My friend Srihari suggested I look at the optional tags in more detail, particularly the edit distance (NM) tag. I felt silly for not thinking of this earlier myself (I'll chalk it up to my limited practical experience with SAM/BAM data). Any perfect alignment is going to have an edit distance of 0, while any imperfect alignment is going to have a positive edit distance, so that should be a simple way to distinguish and ignore perfect alignments.
# The grep command discards read alignments with an edit distance of 0.
bwa mem bogus-genome.fa bogus-reads.fa | grep -v 'NM:i:0' | wc -l
Huh, that's close, but not exactly our target. We should be seeing 186,317 reads. What's going on? Let's do a bit of detective work.
# Grab read IDs from the "seed length" method that gave us the correct answer earlier.
bwa mem -k 125 bogus-genome.fa bogus-reads.fa | samtools view -f 4 > test-one.sam
cut -f 1 test-one.sam | sort | uniq > test-one.txt
# Grab read IDs from the "edit distance" method that isn't quite right.
bwa mem bogus-genome.fa bogus-reads.fa | samtools view | grep -v 'NM:i:0' > test-two.sam
cut -f 1 test-two.sam | sort | uniq > test-two.txt
# Randomly grab a few reads that are appear in the first set but not the second.
# I'm using `gshuf` on Mac OS X. Replace it with `shuf` if you're using a Linux OS.
comm -23 test-one.txt test-two.txt | gshuf | head -n 5
Ok let's take a closer look at a couple of these reads.
grep -A 1 -e read43849r -e read5193r bogus-reads.fa
Interesting. Both have a couple of sequencing errors near the end of the read (shown as lowercase symbols). Now let's take a look at the alignments without any filtering.
# Hide the progress reports by sending them to /dev/null
bwa mem bogus-genome.fa bogus-reads.fa 2> /dev/null | grep -e read43849r -e read5193r
Ahh, ok. As the CIGAR strings show, both of these alignments are soft-clipped at the ends. That means the offending nucleotides are not considered part of the alignment, e.g. when computing the edit distance. Ignoring the soft-clipped portion, the remainder of the read is a perfect match and is thus being (erroneously) discarded.
Take Quatre¶
Ok, so it looks like we need to check for soft clipping before we apply the edit distance filter. It doesn't look like soft clipping can be disabled with bwa mem (I would LOVE to be corrected!), so it'll have to be handled by post-processing.
Our algorithm boils down to this: keep the record if the CIGAR string does not match the regular expression \d+M
(check for soft clipping) or if the edit distance is 0.

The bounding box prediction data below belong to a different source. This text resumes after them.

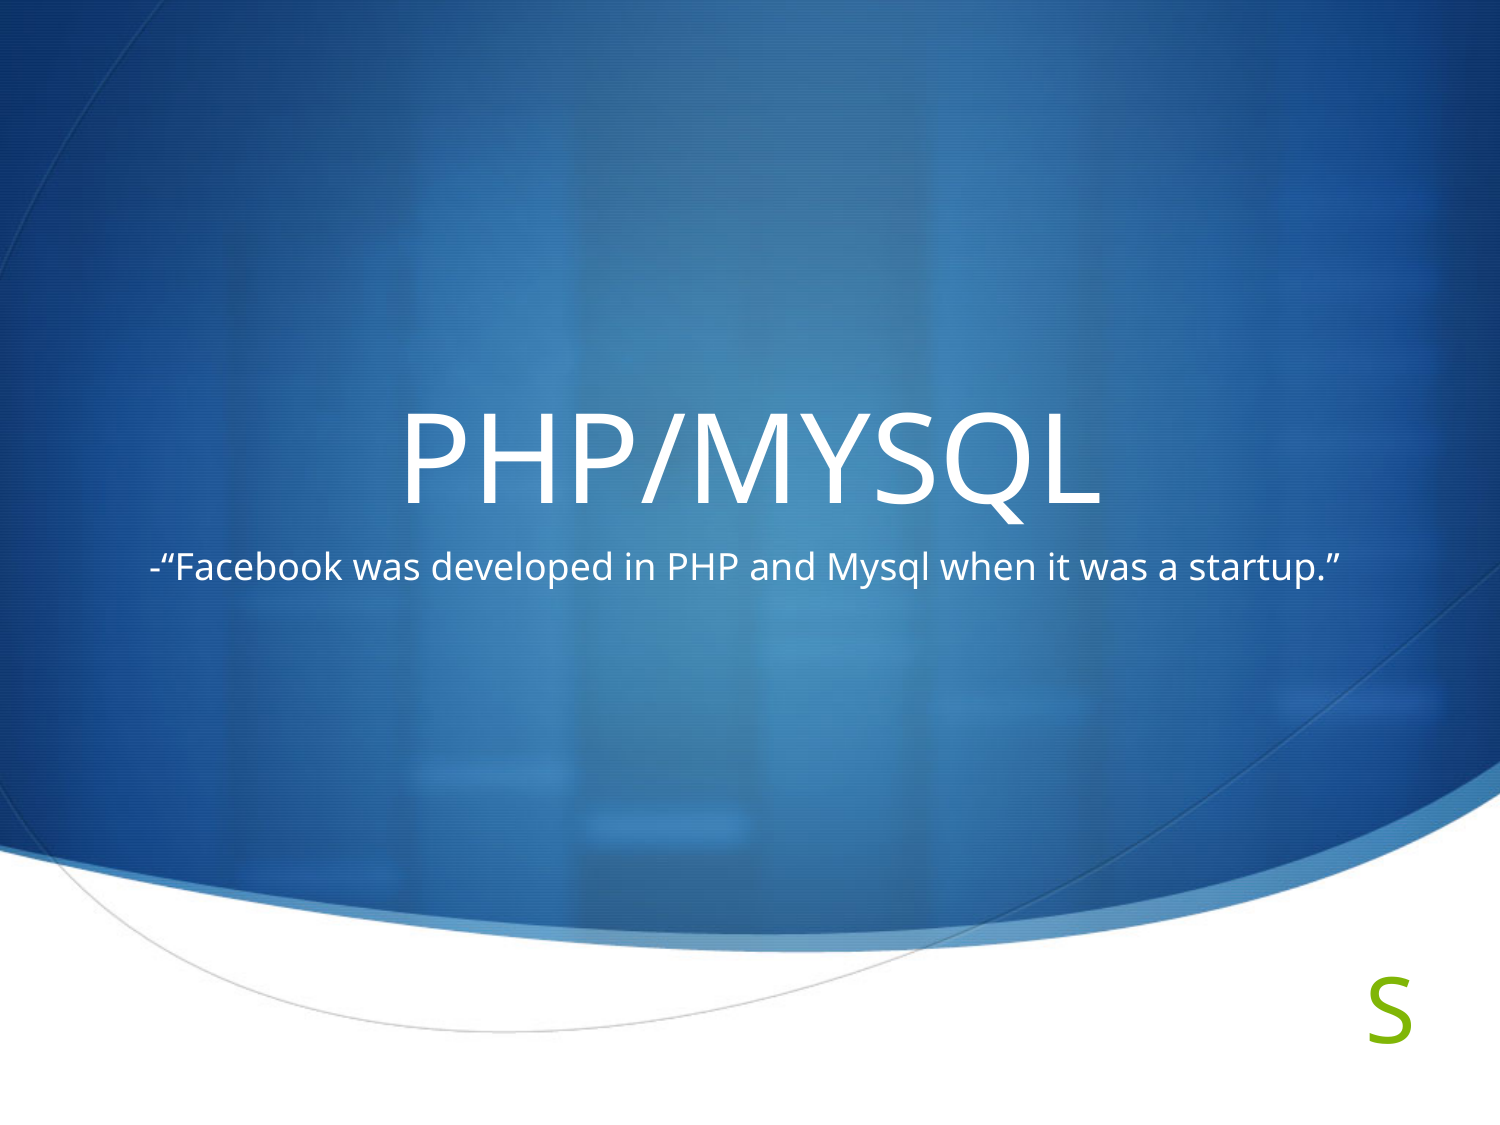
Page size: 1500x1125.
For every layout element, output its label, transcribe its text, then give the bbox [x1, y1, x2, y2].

subtitle -“Facebook was developed in PHP and Mysql when it was a startup.” [75, 542, 1425, 718]
picture [0, 0, 1500, 1125]
title PHP/MYSQL [75, 212, 1425, 529]
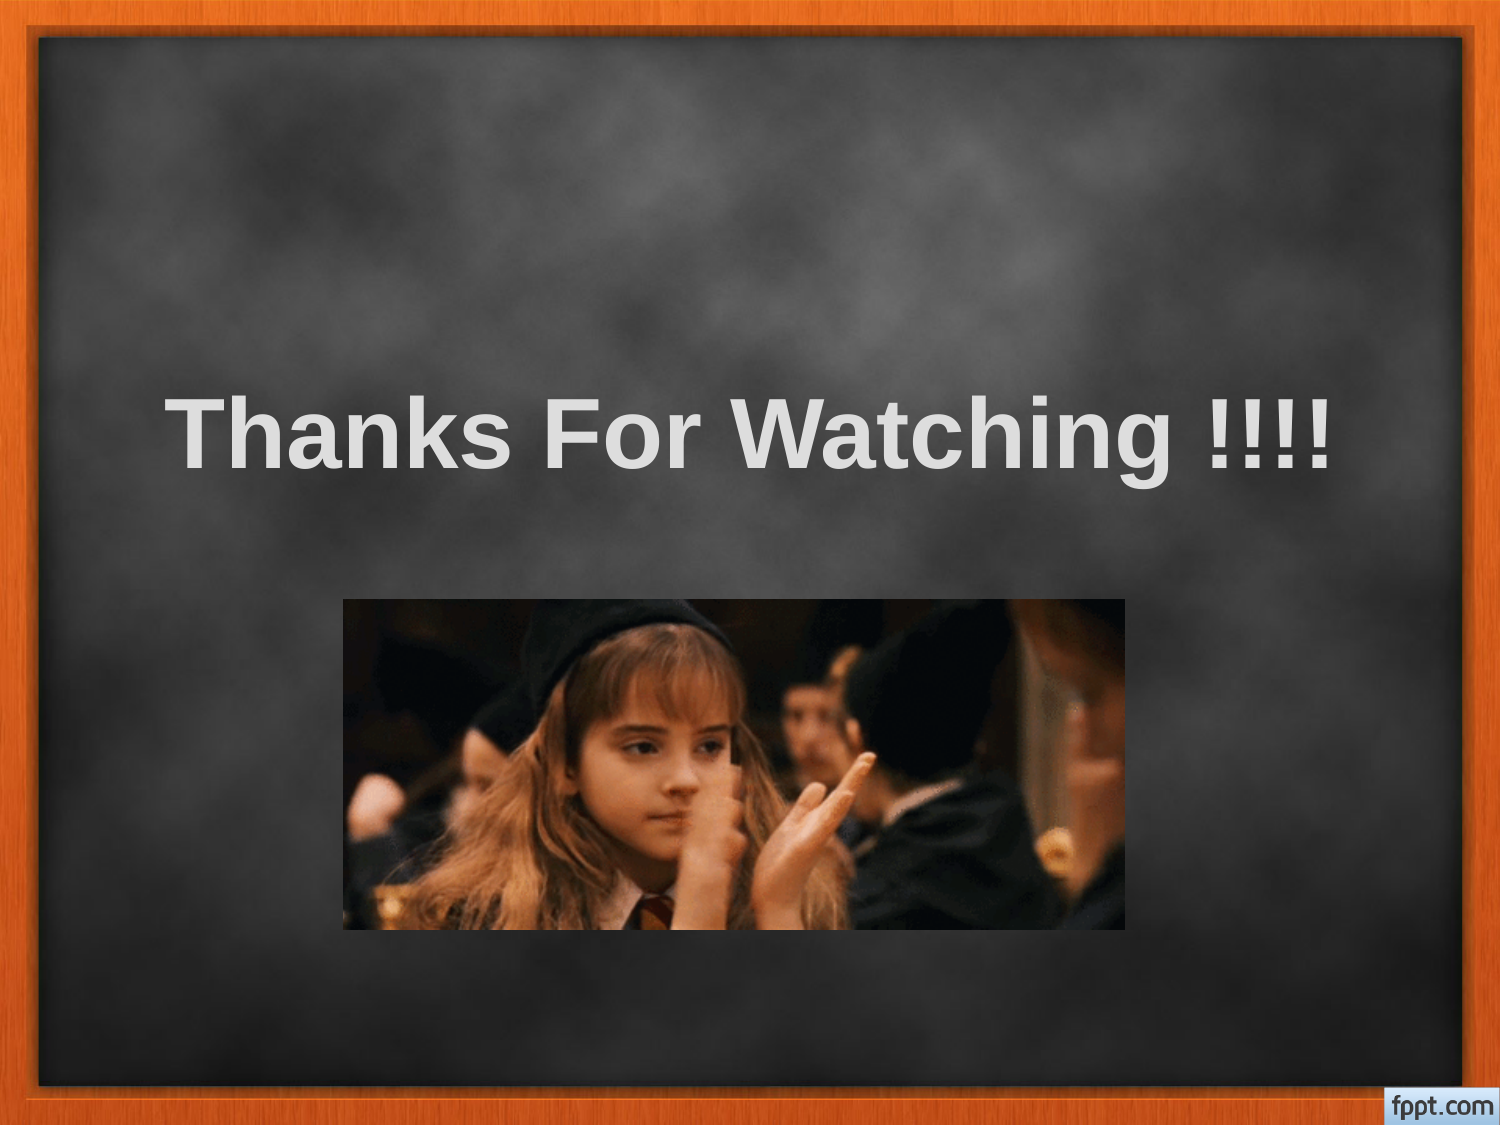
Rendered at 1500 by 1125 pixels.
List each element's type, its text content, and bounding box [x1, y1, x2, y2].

I can think of two ways of doing this.
The first approach is lazier, but is also more concise and less cryptic to those who have never slung Perl.

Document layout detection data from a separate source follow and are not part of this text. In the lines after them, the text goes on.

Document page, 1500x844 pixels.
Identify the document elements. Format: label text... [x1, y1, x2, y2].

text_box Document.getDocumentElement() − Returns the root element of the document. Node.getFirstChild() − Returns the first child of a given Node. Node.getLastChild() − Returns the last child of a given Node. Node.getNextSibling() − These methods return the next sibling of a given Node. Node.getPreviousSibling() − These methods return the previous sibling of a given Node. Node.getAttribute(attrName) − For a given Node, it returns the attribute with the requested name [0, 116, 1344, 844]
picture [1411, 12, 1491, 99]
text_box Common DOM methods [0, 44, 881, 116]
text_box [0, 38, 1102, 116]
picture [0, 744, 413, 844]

bwa mem bogus-genome.fa bogus-reads.fa | samtools view | perl -ne 'print if !/\t\d+M\t/ || !/NM:i:0/' | wc -l
The second approach is more explicit, avoiding any unintended off-target matches for the \d+M
regex.
This comes at the cost of introducing more complexity and verbosity in the Perl code, and honestly I don't know if an off-target match for that regex is even possible for well-formatted SAM alignments.
bwa mem bogus-genome.fa bogus-reads.fa | samtools view | perl -ne '@v = split; print if $v[5] =~ /S/ || !/NM:i:0/' | wc -l
In any case, both approaches see to work correctly and give us just the reads that do not align perfectly to the reference.
Fin¶
One thing I haven't considered much here is performance. This whole exercise would have been pretty silly if a short read aligner exists that make it easy to require only exact alignments to be reported. But I'm not familiar with any, and this use case has such limited utility with the data we work with on a daily basis that I doubt there is one in wide use. Again, I'd be happy to be proven wrong!